Start of LISTED ENTRIES
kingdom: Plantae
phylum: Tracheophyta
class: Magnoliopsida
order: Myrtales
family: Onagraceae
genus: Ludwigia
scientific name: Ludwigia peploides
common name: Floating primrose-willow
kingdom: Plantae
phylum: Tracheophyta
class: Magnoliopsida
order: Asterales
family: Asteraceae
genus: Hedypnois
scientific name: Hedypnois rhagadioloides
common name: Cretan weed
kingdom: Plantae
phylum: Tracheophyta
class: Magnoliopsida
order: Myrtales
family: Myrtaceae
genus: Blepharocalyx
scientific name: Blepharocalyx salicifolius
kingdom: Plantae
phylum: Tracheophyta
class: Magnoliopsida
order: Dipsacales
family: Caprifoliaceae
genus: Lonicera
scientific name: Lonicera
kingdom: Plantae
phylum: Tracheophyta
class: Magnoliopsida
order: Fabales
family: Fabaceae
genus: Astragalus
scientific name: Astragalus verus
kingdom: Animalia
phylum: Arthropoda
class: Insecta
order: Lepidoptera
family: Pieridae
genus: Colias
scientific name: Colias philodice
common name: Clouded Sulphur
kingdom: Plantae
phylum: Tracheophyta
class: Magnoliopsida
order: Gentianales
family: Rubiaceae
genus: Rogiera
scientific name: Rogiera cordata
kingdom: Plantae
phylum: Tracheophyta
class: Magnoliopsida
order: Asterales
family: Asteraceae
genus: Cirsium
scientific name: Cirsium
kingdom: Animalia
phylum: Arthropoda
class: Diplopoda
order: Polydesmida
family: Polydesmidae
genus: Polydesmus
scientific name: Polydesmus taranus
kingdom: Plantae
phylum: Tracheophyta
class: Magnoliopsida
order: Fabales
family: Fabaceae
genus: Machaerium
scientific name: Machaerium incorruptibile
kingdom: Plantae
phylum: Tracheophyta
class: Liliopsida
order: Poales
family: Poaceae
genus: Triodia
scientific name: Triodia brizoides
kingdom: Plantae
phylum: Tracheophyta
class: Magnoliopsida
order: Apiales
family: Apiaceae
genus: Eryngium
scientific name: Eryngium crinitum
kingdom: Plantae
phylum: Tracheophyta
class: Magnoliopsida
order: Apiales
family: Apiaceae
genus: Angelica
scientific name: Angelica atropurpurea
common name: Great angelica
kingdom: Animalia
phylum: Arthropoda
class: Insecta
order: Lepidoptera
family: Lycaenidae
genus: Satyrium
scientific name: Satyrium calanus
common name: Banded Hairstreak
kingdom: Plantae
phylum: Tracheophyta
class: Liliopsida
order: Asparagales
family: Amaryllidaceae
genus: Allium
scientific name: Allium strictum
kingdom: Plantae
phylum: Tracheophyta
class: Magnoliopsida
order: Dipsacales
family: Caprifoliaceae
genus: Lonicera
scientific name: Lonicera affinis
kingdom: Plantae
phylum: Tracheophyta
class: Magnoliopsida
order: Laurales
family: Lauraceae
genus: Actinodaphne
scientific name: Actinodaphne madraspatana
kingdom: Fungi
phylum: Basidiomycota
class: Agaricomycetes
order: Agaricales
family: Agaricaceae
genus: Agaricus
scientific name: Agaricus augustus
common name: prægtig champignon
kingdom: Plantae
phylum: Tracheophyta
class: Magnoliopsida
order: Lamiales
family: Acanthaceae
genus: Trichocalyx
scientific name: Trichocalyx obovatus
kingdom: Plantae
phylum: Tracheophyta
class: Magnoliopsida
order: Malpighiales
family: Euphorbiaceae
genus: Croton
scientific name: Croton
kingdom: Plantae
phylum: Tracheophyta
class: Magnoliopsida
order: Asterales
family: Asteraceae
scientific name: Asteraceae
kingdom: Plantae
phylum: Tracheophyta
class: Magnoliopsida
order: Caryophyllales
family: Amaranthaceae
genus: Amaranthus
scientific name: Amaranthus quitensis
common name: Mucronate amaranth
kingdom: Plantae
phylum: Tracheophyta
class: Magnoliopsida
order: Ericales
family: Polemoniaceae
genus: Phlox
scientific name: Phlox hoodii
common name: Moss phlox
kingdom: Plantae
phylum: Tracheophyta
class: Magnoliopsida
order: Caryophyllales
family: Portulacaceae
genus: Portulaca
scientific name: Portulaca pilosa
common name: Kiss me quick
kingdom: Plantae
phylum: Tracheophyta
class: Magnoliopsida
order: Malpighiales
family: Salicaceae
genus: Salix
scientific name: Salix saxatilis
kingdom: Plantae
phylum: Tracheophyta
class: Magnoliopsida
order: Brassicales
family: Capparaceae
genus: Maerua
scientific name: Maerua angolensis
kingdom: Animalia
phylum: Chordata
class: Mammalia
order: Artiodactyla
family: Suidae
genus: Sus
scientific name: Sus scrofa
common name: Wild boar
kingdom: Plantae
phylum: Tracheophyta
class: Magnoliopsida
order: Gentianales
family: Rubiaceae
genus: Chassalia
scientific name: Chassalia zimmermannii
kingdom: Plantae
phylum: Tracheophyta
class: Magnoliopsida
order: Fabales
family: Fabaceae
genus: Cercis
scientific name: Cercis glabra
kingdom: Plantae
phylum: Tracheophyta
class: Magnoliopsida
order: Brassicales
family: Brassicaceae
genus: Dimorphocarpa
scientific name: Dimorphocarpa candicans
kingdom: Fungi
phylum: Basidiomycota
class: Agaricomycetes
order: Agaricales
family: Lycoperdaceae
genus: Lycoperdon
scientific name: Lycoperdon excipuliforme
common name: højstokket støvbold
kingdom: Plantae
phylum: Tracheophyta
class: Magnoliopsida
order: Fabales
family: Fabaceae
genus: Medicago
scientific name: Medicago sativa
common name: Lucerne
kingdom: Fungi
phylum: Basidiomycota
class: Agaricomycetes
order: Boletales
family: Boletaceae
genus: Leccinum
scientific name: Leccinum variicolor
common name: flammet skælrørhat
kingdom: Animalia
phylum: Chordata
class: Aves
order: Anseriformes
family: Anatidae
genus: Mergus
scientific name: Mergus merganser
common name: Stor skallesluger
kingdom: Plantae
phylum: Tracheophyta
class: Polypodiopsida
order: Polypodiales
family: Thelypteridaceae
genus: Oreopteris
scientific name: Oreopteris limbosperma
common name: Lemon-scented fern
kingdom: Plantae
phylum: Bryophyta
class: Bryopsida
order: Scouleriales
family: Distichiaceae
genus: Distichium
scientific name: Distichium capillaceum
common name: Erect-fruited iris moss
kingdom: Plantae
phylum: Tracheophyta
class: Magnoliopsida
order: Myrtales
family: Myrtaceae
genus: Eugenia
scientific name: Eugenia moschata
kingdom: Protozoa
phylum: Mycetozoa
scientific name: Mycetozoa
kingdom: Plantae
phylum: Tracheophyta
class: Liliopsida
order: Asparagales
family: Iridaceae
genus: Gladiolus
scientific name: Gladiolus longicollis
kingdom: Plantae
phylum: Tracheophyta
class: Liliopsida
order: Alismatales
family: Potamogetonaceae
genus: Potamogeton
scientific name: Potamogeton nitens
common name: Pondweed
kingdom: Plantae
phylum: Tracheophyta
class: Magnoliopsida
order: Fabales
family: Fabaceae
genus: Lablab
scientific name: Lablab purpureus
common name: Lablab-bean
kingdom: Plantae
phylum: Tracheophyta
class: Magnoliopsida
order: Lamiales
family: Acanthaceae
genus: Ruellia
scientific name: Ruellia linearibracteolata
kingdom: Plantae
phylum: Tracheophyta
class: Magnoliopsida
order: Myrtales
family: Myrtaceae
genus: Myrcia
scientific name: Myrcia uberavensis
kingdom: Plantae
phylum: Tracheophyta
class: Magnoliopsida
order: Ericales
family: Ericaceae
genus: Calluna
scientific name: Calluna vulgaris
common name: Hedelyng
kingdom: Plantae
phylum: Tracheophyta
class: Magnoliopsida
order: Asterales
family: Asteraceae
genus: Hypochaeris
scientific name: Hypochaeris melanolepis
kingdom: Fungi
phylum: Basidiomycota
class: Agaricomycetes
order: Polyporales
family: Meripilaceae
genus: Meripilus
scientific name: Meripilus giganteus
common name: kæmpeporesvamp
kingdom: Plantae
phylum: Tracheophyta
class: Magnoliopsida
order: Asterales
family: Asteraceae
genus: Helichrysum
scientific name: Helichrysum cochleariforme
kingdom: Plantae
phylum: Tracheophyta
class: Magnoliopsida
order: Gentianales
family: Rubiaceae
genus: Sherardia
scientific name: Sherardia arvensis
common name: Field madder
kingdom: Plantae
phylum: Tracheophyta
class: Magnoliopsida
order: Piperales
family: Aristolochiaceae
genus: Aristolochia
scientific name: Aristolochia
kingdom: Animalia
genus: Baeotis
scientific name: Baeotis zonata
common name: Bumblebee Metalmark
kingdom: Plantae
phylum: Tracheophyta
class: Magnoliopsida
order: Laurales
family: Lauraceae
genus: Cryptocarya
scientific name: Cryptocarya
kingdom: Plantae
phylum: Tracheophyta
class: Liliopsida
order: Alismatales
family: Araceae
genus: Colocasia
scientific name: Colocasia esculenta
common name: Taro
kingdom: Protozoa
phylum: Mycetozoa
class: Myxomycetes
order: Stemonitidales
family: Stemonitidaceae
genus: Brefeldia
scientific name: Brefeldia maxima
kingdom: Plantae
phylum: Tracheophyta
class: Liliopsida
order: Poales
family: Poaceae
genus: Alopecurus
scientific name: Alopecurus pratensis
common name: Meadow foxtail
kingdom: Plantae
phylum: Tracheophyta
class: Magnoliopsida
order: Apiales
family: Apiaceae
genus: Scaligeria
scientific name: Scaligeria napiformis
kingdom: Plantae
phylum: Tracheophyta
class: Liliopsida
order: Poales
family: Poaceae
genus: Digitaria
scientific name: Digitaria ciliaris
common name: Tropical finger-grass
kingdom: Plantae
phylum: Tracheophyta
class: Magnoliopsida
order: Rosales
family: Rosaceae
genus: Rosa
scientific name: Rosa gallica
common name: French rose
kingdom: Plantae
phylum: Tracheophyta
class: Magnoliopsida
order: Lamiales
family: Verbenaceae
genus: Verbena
End of LISTED ENTRIES
■ **EXERCISE TASK**
Update the lines from the first of the items through the line with "genus: Triodia", writing "taxon name" in place of "scientific name" and leaving everything else unchanged.

■ **RESPONSE TO THE TASK**
kingdom: Plantae
phylum: Tracheophyta
class: Magnoliopsida
order: Myrtales
family: Onagraceae
genus: Ludwigia
taxon name: Ludwigia peploides
common name: Floating primrose-willow
kingdom: Plantae
phylum: Tracheophyta
class: Magnoliopsida
order: Asterales
family: Asteraceae
genus: Hedypnois
taxon name: Hedypnois rhagadioloides
common name: Cretan weed
kingdom: Plantae
phylum: Tracheophyta
class: Magnoliopsida
order: Myrtales
family: Myrtaceae
genus: Blepharocalyx
taxon name: Blepharocalyx salicifolius
kingdom: Plantae
phylum: Tracheophyta
class: Magnoliopsida
order: Dipsacales
family: Caprifoliaceae
genus: Lonicera
taxon name: Lonicera
kingdom: Plantae
phylum: Tracheophyta
class: Magnoliopsida
order: Fabales
family: Fabaceae
genus: Astragalus
taxon name: Astragalus verus
kingdom: Animalia
phylum: Arthropoda
class: Insecta
order: Lepidoptera
family: Pieridae
genus: Colias
taxon name: Colias philodice
common name: Clouded Sulphur
kingdom: Plantae
phylum: Tracheophyta
class: Magnoliopsida
order: Gentianales
family: Rubiaceae
genus: Rogiera
taxon name: Rogiera cordata
kingdom: Plantae
phylum: Tracheophyta
class: Magnoliopsida
order: Asterales
family: Asteraceae
genus: Cirsium
taxon name: Cirsium
kingdom: Animalia
phylum: Arthropoda
class: Diplopoda
order: Polydesmida
family: Polydesmidae
genus: Polydesmus
taxon name: Polydesmus taranus
kingdom: Plantae
phylum: Tracheophyta
class: Magnoliopsida
order: Fabales
family: Fabaceae
genus: Machaerium
taxon name: Machaerium incorruptibile
kingdom: Plantae
phylum: Tracheophyta
class: Liliopsida
order: Poales
family: Poaceae
genus: Triodia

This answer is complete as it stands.